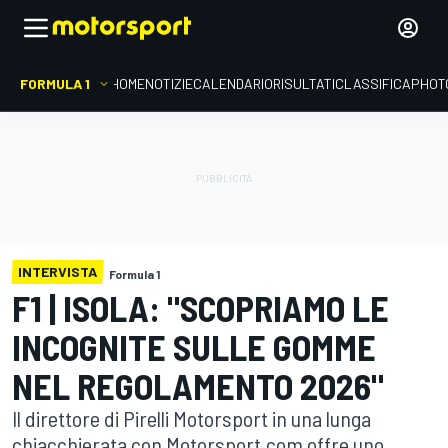
FORMULA 1
HOME
NOTIZIE
CALENDARIO
RISULTATI
CLASSIFICA
PHOT
INTERVISTA
Formula 1
F1 | ISOLA: "SCOPRIAMO LE
INCOGNITE SULLE GOMME
NEL REGOLAMENTO 2026"
Il direttore di Pirelli Motorsport in una lunga
chiacchierata con Motorsport.com offre uno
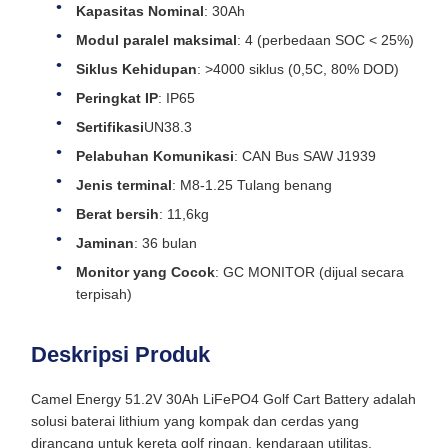
Kapasitas Nominal
: 30Ah
Modul paralel maksimal
: 4 (perbedaan SOC < 25%)
Siklus Kehidupan
: >4000 siklus (0,5C, 80% DOD)
Peringkat IP
: IP65
Sertifikasi
UN38.3
Pelabuhan Komunikasi
: CAN Bus SAW J1939
Jenis terminal
: M8-1.25 Tulang benang
Berat bersih
: 11,6kg
Jaminan
: 36 bulan
Monitor yang Cocok
: GC MONITOR (dijual secara
terpisah)
Deskripsi Produk
Camel Energy 51.2V 30Ah LiFePO4 Golf Cart Battery adalah
solusi baterai lithium yang kompak dan cerdas yang
dirancang untuk kereta golf ringan, kendaraan utilitas,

Exercise description: In the lines above, replace "Jaminan" with "Garansi" and write out all the text again with nothing else changed. Leave out the pictures.

Written reply:
FORMULA 1
HOME
NOTIZIE
CALENDARIO
RISULTATI
CLASSIFICA
PHOT
INTERVISTA
Formula 1
F1 | ISOLA: "SCOPRIAMO LE
INCOGNITE SULLE GOMME
NEL REGOLAMENTO 2026"
Il direttore di Pirelli Motorsport in una lunga
chiacchierata con Motorsport.com offre uno
Kapasitas Nominal
: 30Ah
Modul paralel maksimal
: 4 (perbedaan SOC < 25%)
Siklus Kehidupan
: >4000 siklus (0,5C, 80% DOD)
Peringkat IP
: IP65
Sertifikasi
UN38.3
Pelabuhan Komunikasi
: CAN Bus SAW J1939
Jenis terminal
: M8-1.25 Tulang benang
Berat bersih
: 11,6kg
Garansi
: 36 bulan
Monitor yang Cocok
: GC MONITOR (dijual secara
terpisah)
Deskripsi Produk
Camel Energy 51.2V 30Ah LiFePO4 Golf Cart Battery adalah
solusi baterai lithium yang kompak dan cerdas yang
dirancang untuk kereta golf ringan, kendaraan utilitas,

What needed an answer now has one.